Un miliardesimo di secondo dopo, forse anche meno, sono sul marciapiede davanti alla casa, e il rumore del traffico sta già sopraffacendo e cancellando la Voce e i suoi echi.

Come sono uscito, e perché così presto? Ho certo sbagliato l’approccio. Quei miei quasi-sonno e quasi-sogno sulla sedia, mentre Lui era probabilmente già lì da un po’ (o da sempre?), Lo avranno spazientito. Avrà magari pensato: sta a vedere che adesso ricorre al frusto espediente letterario del dormiveglia per far scattare la Mia gaudiosa epifania.

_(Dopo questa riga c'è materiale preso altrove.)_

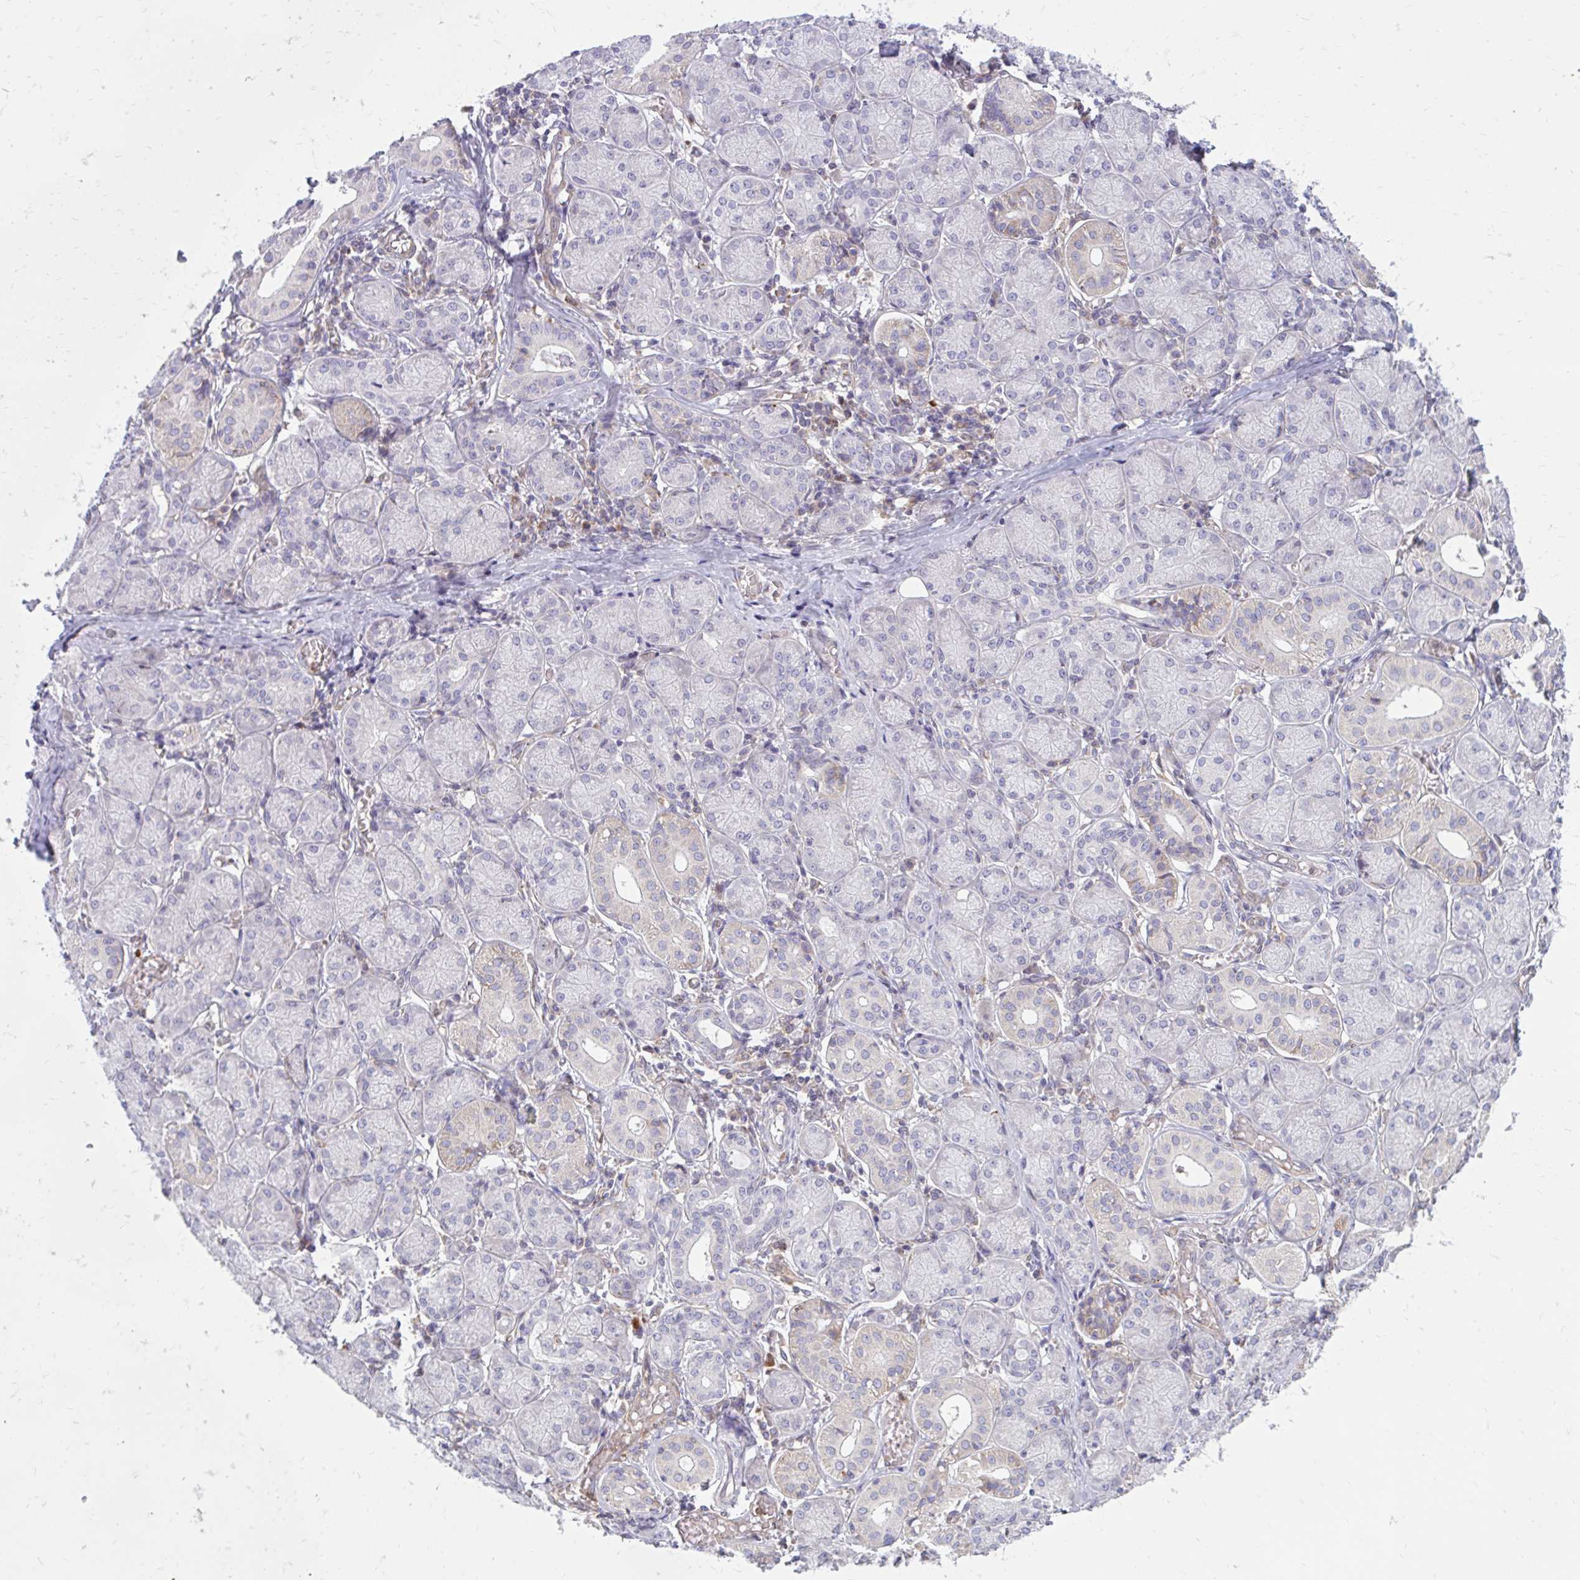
{"staining": {"intensity": "negative", "quantity": "none", "location": "none"}, "tissue": "salivary gland", "cell_type": "Glandular cells", "image_type": "normal", "snomed": [{"axis": "morphology", "description": "Normal tissue, NOS"}, {"axis": "topography", "description": "Salivary gland"}], "caption": "Protein analysis of benign salivary gland demonstrates no significant staining in glandular cells. (DAB (3,3'-diaminobenzidine) IHC, high magnification).", "gene": "ASAP1", "patient": {"sex": "female", "age": 24}}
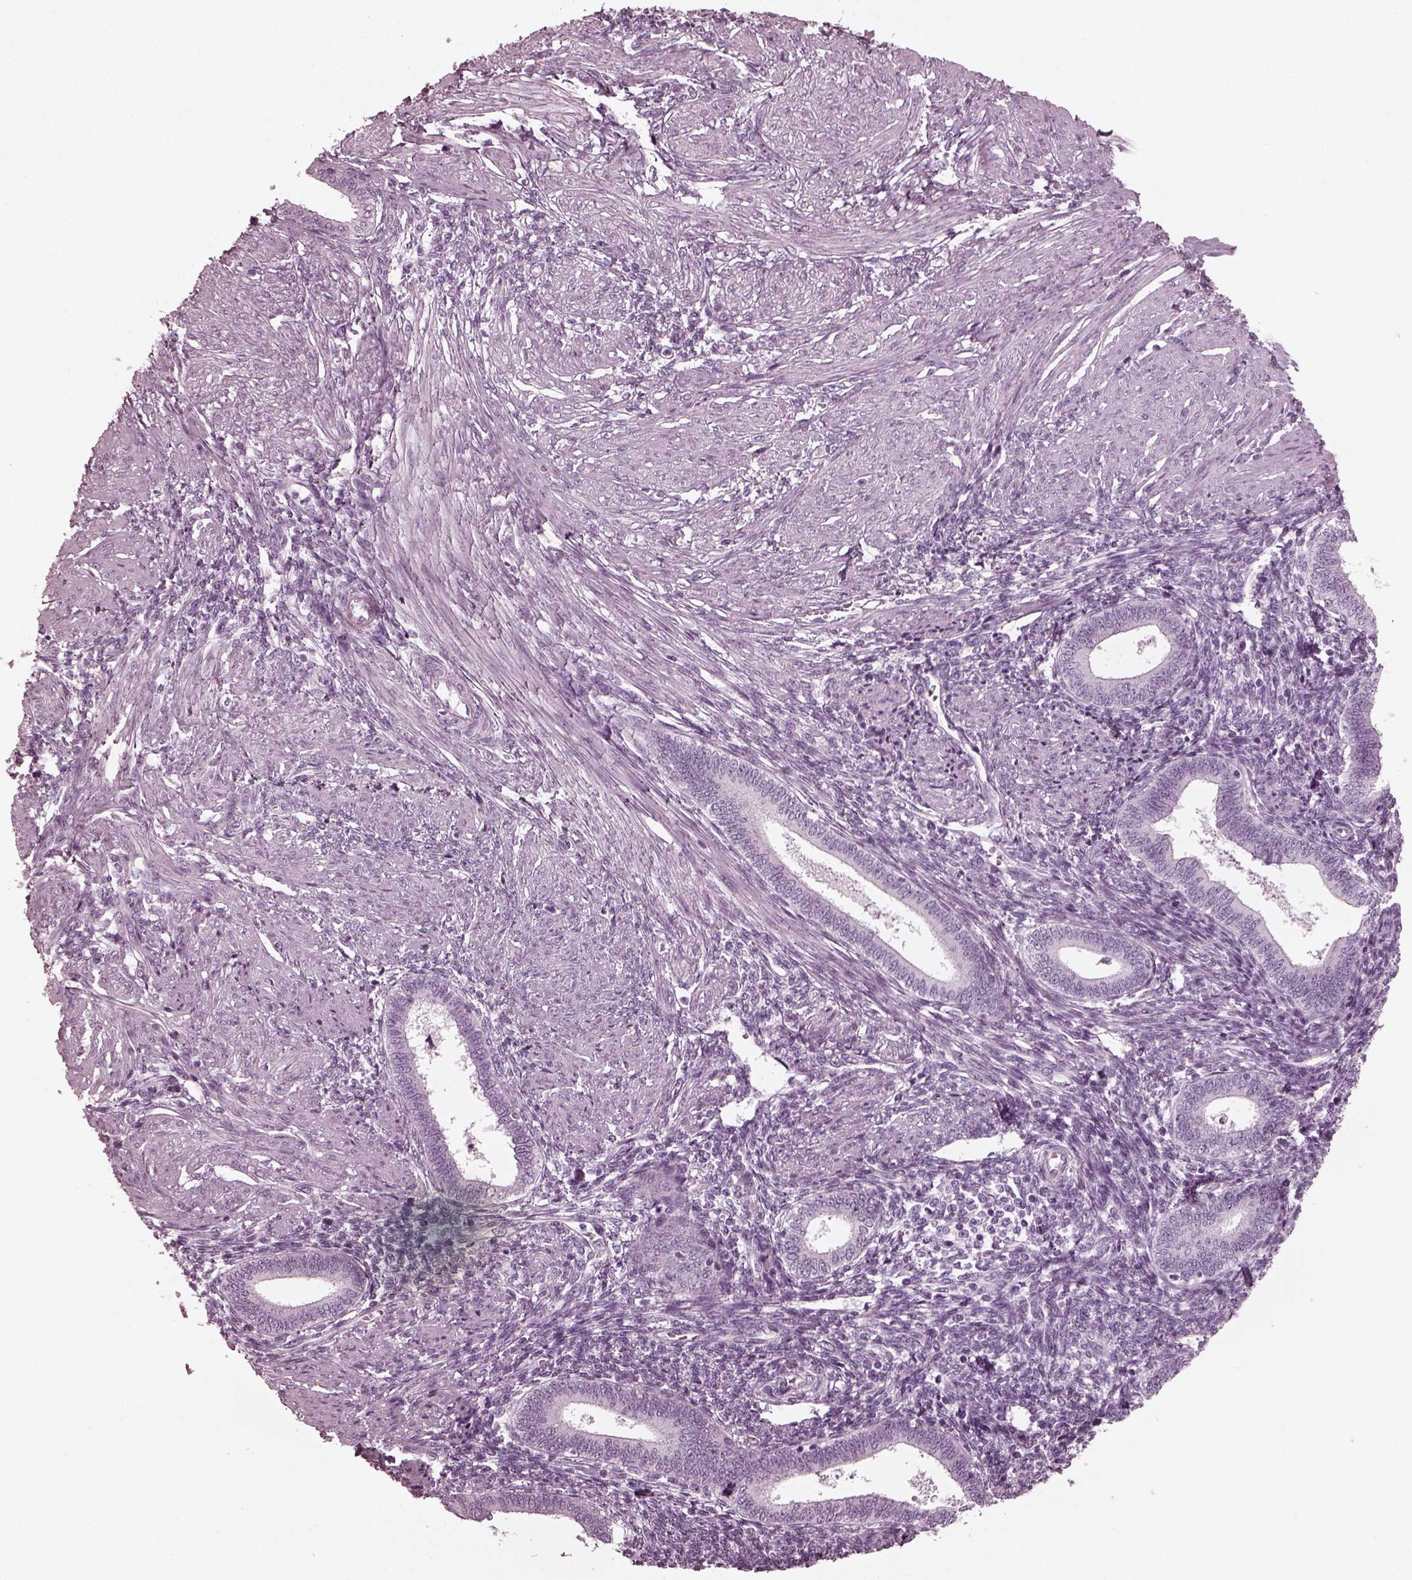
{"staining": {"intensity": "negative", "quantity": "none", "location": "none"}, "tissue": "endometrium", "cell_type": "Cells in endometrial stroma", "image_type": "normal", "snomed": [{"axis": "morphology", "description": "Normal tissue, NOS"}, {"axis": "topography", "description": "Endometrium"}], "caption": "This is an IHC histopathology image of benign endometrium. There is no staining in cells in endometrial stroma.", "gene": "GRM6", "patient": {"sex": "female", "age": 42}}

Ripaghiamolo con la stessa moneta, con una battuta da Popolo Eletto, se è questo che si aspetta da Me.

Forse Dio pretendeva che io mi buttassi subito a terra in adorazione, alla vecchia maniera, senza tante storie, lì in quella spoglia stanza, davanti a quella anonima scrivania? Sono deluso, francamente scontento, insoddisfatto.

Di fronte, c’è una gelateria. Destreggiandomi tra i veicoli, attraverso e ordino una coppa colma di cioccolato fondente, nocciola e yogurt. Compenso infinitamente imparagonabile alle mie attese di Supreme Delizie ma, tutto sommato, i miei tre gusti preferiti su questa terra.